What is the Late Payment of Commercial Debts Interest Act 1998?

As a supplier, receiving timely payment of invoices is crucial for keeping your business running smoothly. Late payments can disrupt cash flow, leading to challenges like difficulty paying your own suppliers or staff, and in some cases, even threatening your business’s survival.

Thankfully, the Late Payment of Commercial Debts (Interest) Act 1998 (LPCDIA) was introduced to address this issue.

In this article, we explain what the LPCDIA is, how it works, and how you can use it to pursue late payments.

What is the Late Payment of Commercial Debts (Interest) Act 1998?

The LPCDIA is UK legislation designed to combat the issue of late payments in commercial contracts. It applies to all business-to-business contracts as well as agreements between businesses and public authorities, like councils or government bodies.

The act gives suppliers a statutory right to charge interest on late payments and claim a fixed sum to cover debt recovery costs.

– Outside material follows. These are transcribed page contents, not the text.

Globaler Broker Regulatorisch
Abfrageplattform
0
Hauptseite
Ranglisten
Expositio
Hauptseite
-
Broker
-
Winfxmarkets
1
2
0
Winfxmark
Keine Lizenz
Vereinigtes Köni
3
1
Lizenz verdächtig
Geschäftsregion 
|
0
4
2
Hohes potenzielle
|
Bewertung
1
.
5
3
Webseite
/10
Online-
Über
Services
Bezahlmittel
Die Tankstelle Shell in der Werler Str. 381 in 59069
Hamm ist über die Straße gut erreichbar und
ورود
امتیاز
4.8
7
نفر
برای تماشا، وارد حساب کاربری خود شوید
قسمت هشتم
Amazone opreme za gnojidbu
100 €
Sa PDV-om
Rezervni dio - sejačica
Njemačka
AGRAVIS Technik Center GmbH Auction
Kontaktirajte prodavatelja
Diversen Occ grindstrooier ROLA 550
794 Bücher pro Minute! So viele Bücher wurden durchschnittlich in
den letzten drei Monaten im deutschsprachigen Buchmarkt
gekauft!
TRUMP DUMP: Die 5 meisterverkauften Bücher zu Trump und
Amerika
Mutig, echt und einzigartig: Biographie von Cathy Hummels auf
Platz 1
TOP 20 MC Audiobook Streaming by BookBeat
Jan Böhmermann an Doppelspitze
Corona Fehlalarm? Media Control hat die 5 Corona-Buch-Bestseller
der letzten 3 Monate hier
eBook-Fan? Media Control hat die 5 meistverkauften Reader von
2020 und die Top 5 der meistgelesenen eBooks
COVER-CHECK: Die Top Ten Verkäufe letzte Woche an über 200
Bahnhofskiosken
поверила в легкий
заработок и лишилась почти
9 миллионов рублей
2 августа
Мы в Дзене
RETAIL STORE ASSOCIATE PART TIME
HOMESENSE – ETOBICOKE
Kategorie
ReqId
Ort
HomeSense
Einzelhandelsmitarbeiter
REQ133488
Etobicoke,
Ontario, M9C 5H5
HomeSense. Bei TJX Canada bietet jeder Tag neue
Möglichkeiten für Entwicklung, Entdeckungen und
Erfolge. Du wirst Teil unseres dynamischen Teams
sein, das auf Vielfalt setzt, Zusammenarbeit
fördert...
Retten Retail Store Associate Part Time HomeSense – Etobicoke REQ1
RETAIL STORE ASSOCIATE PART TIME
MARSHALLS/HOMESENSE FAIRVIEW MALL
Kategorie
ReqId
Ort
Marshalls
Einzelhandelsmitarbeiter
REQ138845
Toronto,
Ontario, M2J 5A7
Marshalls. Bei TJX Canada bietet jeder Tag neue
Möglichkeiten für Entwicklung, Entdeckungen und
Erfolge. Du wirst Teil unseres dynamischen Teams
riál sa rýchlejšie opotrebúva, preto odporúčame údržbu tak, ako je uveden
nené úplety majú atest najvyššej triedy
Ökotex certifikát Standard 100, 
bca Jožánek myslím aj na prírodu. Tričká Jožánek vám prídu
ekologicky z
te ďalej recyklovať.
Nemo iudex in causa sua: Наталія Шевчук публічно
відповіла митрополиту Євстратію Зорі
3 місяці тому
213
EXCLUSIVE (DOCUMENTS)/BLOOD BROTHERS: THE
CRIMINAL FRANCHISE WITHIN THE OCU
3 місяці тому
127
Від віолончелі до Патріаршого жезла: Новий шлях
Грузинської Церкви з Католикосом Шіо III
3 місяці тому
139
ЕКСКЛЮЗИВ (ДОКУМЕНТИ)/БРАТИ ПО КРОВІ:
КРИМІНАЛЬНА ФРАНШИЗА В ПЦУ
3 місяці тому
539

How Does the Late Payment Act Work?

Under the LPCDIA, if a customer doesn’t pay an invoice on time, the supplier is entitled to charge interest on the overdue amount.

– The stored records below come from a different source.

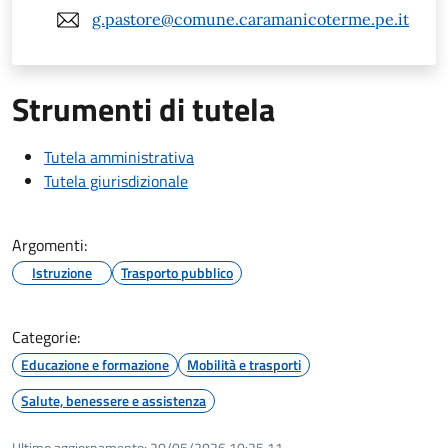
g.pastore@comune.caramanicoterme.pe.it
Strumenti di tutela
Tutela amministrativa
Tutela giurisdizionale
Argomenti:
Istruzione
Trasporto pubblico
Categorie:
Educazione e formazione
Mobilità e trasporti
Salute, benessere e assistenza
Ultimo aggiornamento:
20/05/2026 10:25.11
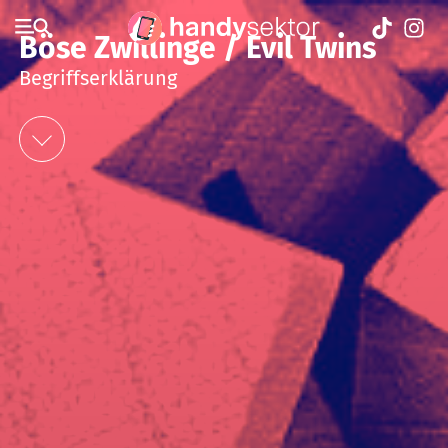
Böse Zwillinge / Evil Twins
Begriffserklärung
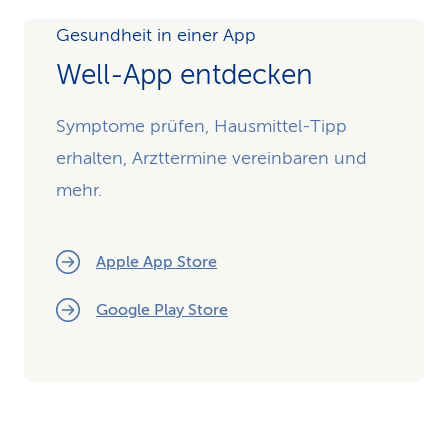
Gesundheit in einer App
Well-App entdecken
Symptome prüfen, Hausmittel-Tipp
erhalten, Arzttermine vereinbaren und
mehr.
Apple App Store
Google Play Store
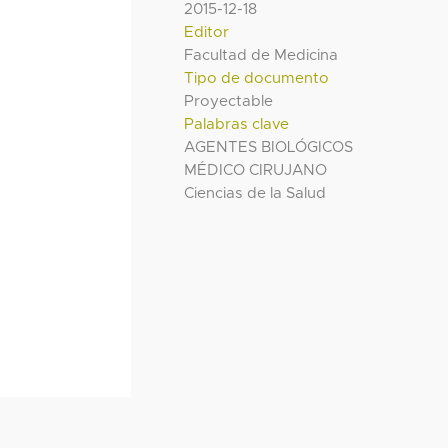
2015-12-18
Editor
Facultad de Medicina
Tipo de documento
Proyectable
Palabras clave
AGENTES BIOLÓGICOS
MÉDICO CIRUJANO
Ciencias de la Salud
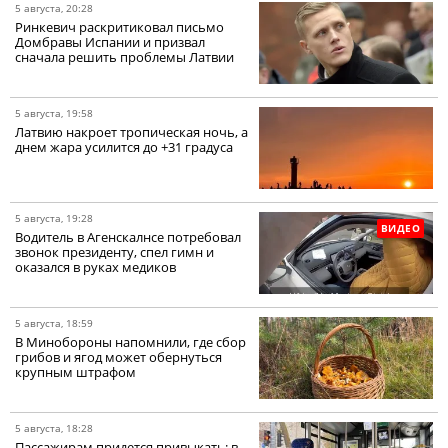
5 августа, 20:28
Ринкевич раскритиковал письмо
Домбравы Испании и призвал
сначала решить проблемы Латвии
5 августа, 19:58
Латвию накроет тропическая ночь, а
днем жара усилится до +31 градуса
5 августа, 19:28
ВИДЕО
Водитель в Агенскалнсе потребовал
звонок президенту, спел гимн и
оказался в руках медиков
5 августа, 18:59
В Минобороны напомнили, где сбор
грибов и ягод может обернуться
крупным штрафом
5 августа, 18:28
Пассажирам придется привыкать: в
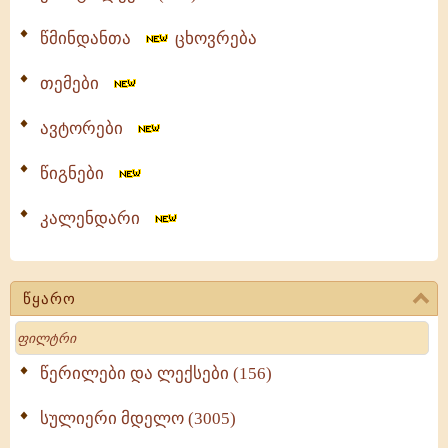
წმინდანთა
ცხოვრება
თემები
ავტორები
წიგნები
კალენდარი
წყარო
Search
წერილები და ლექსები (156)
სულიერი მდელო (3005)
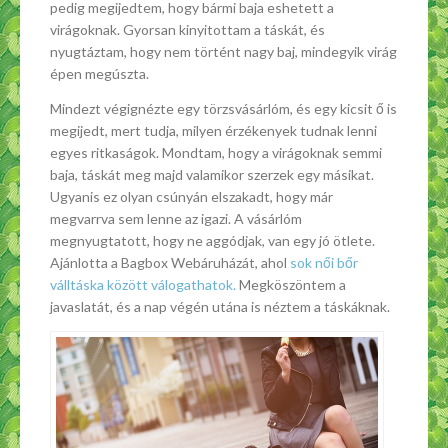
pedig megijedtem, hogy bármi baja eshetett a
virágoknak. Gyorsan kinyitottam a táskát, és
nyugtáztam, hogy nem történt nagy baj, mindegyik virág
épen megúszta.
Mindezt végignézte egy törzsvásárlóm, és egy kicsit ő is
megijedt, mert tudja, milyen érzékenyek tudnak lenni
egyes ritkaságok. Mondtam, hogy a virágoknak semmi
baja, táskát meg majd valamikor szerzek egy másikat.
Ugyanis ez olyan csúnyán elszakadt, hogy már
megvarrva sem lenne az igazi. A vásárlóm
megnyugtatott, hogy ne aggódjak, van egy jó ötlete.
Ajánlotta a Bagbox Webáruházát, ahol
sok női bőr
válltáska között válogathatok.
Megköszöntem a
javaslatát, és a nap végén utána is néztem a táskáknak.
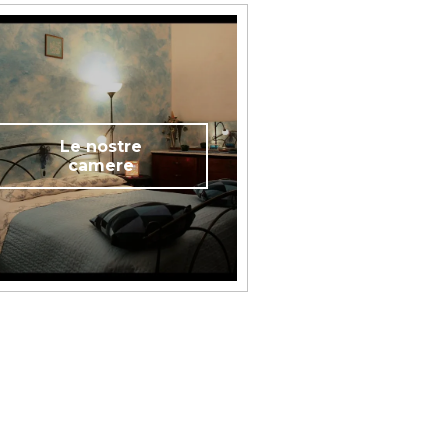
Le nostre
camere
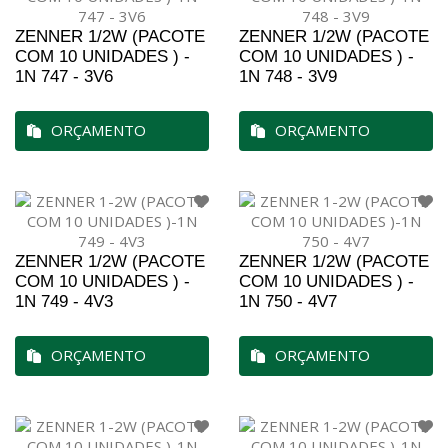
ZENNER 1/2W (PACOTE
ZENNER 1/2W (PACOTE
COM 10 UNIDADES ) -
COM 10 UNIDADES ) -
1N 747 - 3V6
1N 748 - 3V9
ORÇAMENTO
ORÇAMENTO
ZENNER 1/2W (PACOTE
ZENNER 1/2W (PACOTE
COM 10 UNIDADES ) -
COM 10 UNIDADES ) -
1N 749 - 4V3
1N 750 - 4V7
ORÇAMENTO
ORÇAMENTO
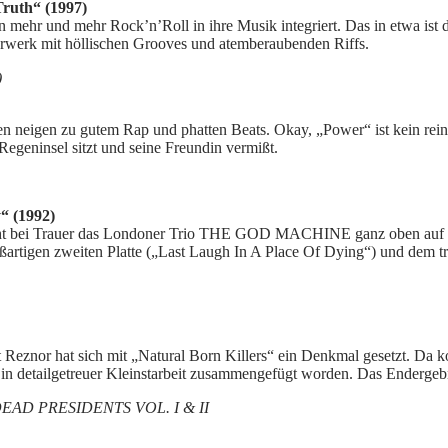
ruth“ (1997)
 mehr und mehr Rock’n’Roll in ihre Musik integriert. Das in etwa ist
erwerk mit höllischen Grooves und atemberaubenden Riffs.
)
 neigen zu gutem Rap und phatten Beats. Okay, „Power“ ist kein rei
geninsel sitzt und seine Freundin vermißt.
 (1992)
ht bei Trauer das Londoner Trio THE GOD MACHINE ganz oben auf mei
roßartigen zweiten Platte („Last Laugh In A Place Of Dying“) und dem 
t Reznor hat sich mit „Natural Born Killers“ ein Denkmal gesetzt. Da k
n detailgetreuer Kleinstarbeit zusammengefügt worden. Das Endergebni
 DEAD PRESIDENTS VOL. I & II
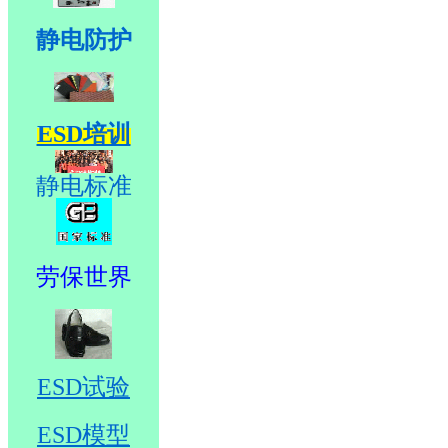
静电防护
ESD培训
静电标准
劳保世界
ESD试验
ESD模型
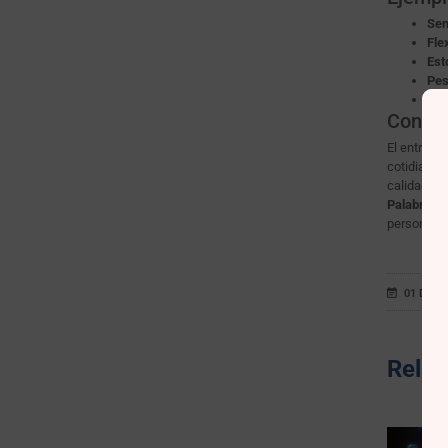
Sen
Fle
Est
Pes
Pla
Conclu
El entrena
cotidianas
calidad de 
Palabras c
personaliz
01 DE F
Relac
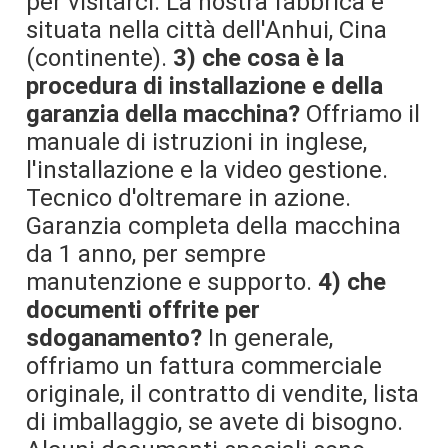
per visitarci. La nostra fabbrica è 
situata nella città dell'Anhui, Cina 
(continente). 
3) che cosa è la 
procedura di installazione e della 
garanzia della macchina?
 Offriamo il 
manuale di istruzioni in inglese, 
l'installazione e la video gestione. 
Tecnico d'oltremare in azione. 
Garanzia completa della macchina 
da 1 anno, per sempre 
manutenzione e supporto. 
4) che 
documenti offrite per 
sdoganamento?
 In generale, 
offriamo un fattura commerciale 
originale, il contratto di vendite, lista 
di imballaggio, se avete di bisogno.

Currently, the interest rate is 8% above the Bank of England base rate, and it accrues daily from the day after the payment is due. The longer the payment remains unpaid, the more interest you can claim.

In addition to interest, you can also claim a fixed sum to cover debt recovery costs. The fixed amounts are:

  • £40 for debts up to £1,000
  • £70 for debts between £1,000 and £10,000
  • £100 for debts over £10,000

These fixed sums help cover your reasonable costs in pursuing the debt, like sending reminder letters or hiring a debt recovery agency.

How Can Suppliers Use the LPCDIA in Their Cash Collection Process?

If you’re a supplier struggling to collect payment, the LPCDIA can be a powerful tool in your cash collection process. Here are the steps to take:

1. Check Your Payment Terms

Before you can claim interest and recovery costs under the LPCDIA, ensure your payment terms are in compliance. The act states that payment should be made within 30 days of receiving an invoice, unless other terms have been agreed in writing.

2. Send Reminder Letters

If payment is overdue, your first step is to send a reminder to the customer. The letter should outline the amount owed, the payment due date, and a warning that interest and recovery costs will be added if payment isn’t received soon. You can set a specific date for payment. This reminder can be sent via email.

3. Engage a Debt Recovery Agency

If the customer still hasn’t paid, you may need to involve a debt recovery agency. The cost of this service can be included in the fixed sum you claim under the LPCDIA.

4. Claim Interest and Fixed Costs

If the debt remains unpaid, you can formally claim the interest and recovery costs, either through the courts or with the help of a debt recovery agency. These additional costs will be added to the amount the customer owes.

Conclusion

The Late Payment of Commercial Debts (Interest) Act 1998 provides a valuable mechanism for suppliers to chase late payments.

By claiming interest and fixed costs, suppliers can recover some of the costs associated with chasing a debt, and discourage customers from paying late in future. Visit GOV.UK to find out more.